#### What to work on
Your copy of the listing should match it exactly, only without pictures.

---------- Data excerpt

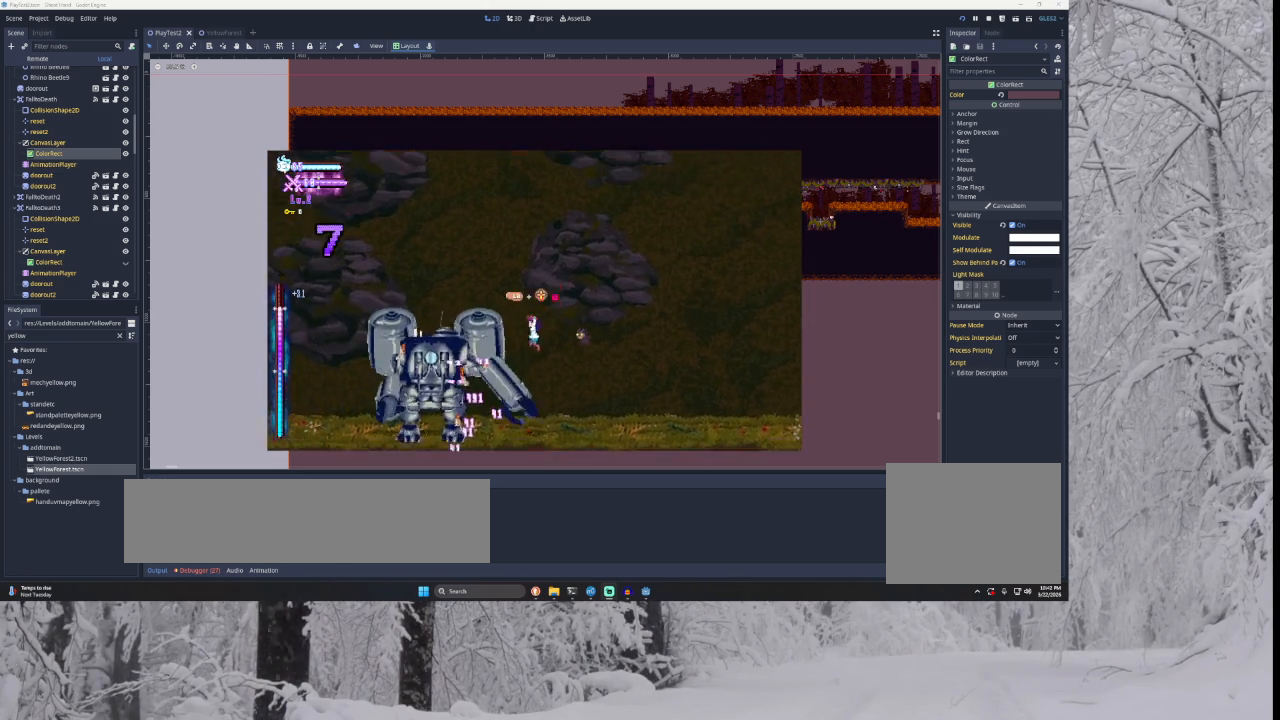
{"buttons": [], "left_stick": "center", "right_stick": "center", "events": [[267, "TRIANGLE", "up"], [500, "left_stick", "center"]]}
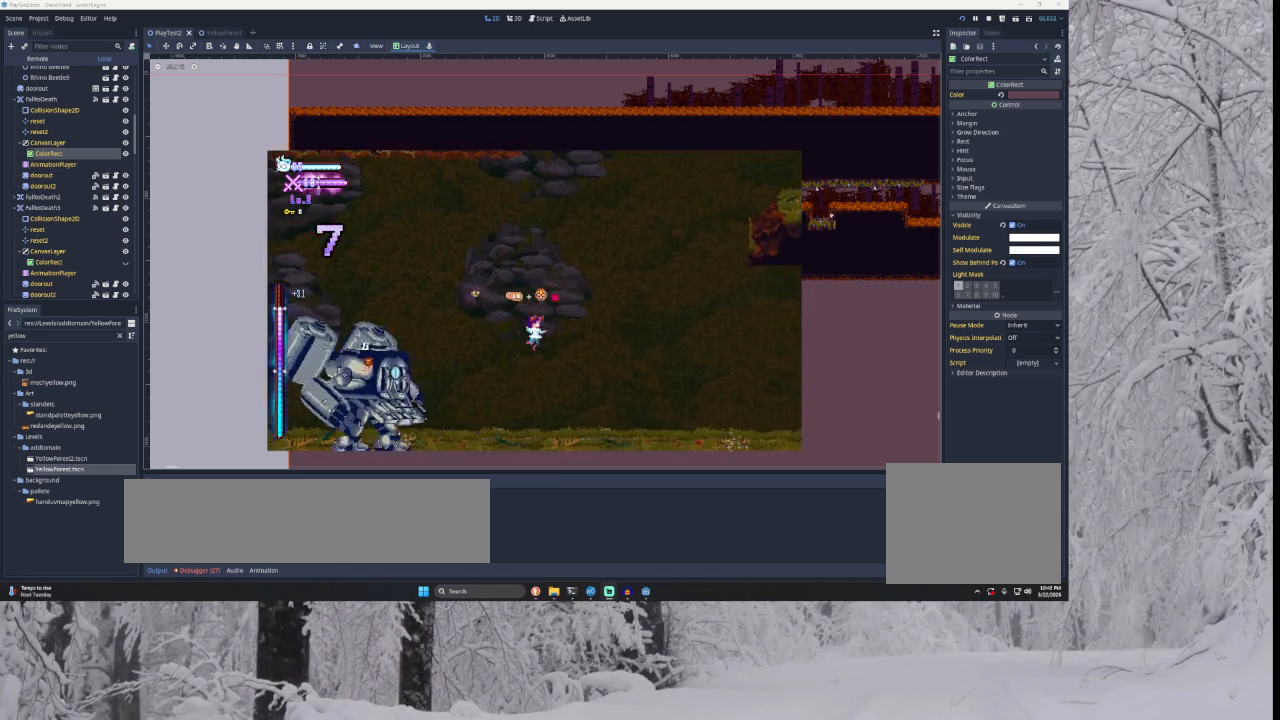
{"buttons": [], "left_stick": "left", "right_stick": "center", "events": [[33, "left_stick", "left"], [67, "SQUARE", "down"], [200, "left_stick", "center"], [233, "SQUARE", "up"], [267, "left_stick", "right"], [400, "left_stick", "center"], [467, "left_stick", "left"]]}
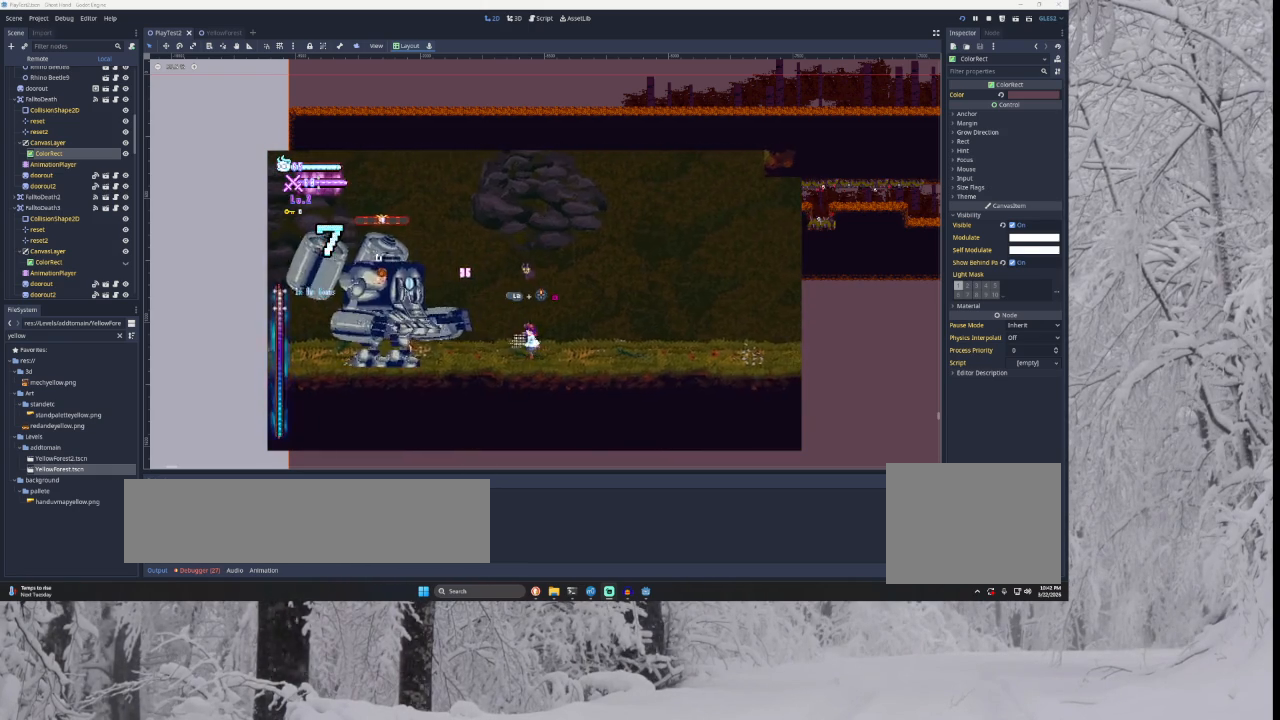
{"buttons": [], "left_stick": "center", "right_stick": "center", "events": [[100, "TRIANGLE", "down"], [133, "SQUARE", "down"], [233, "left_stick", "right"], [367, "SQUARE", "up"], [400, "TRIANGLE", "up"], [467, "left_stick", "center"]]}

--------------------

#### Finished exercise
{"buttons": [], "left_stick": "center", "right_stick": "center", "events": [[267, "TRIANGLE", "up"], [500, "left_stick", "center"]]}
{"buttons": [], "left_stick": "left", "right_stick": "center", "events": [[33, "left_stick", "left"], [67, "SQUARE", "down"], [200, "left_stick", "center"], [233, "SQUARE", "up"], [267, "left_stick", "right"], [400, "left_stick", "center"], [467, "left_stick", "left"]]}
{"buttons": [], "left_stick": "center", "right_stick": "center", "events": [[100, "TRIANGLE", "down"], [133, "SQUARE", "down"], [233, "left_stick", "right"], [367, "SQUARE", "up"], [400, "TRIANGLE", "up"], [467, "left_stick", "center"]]}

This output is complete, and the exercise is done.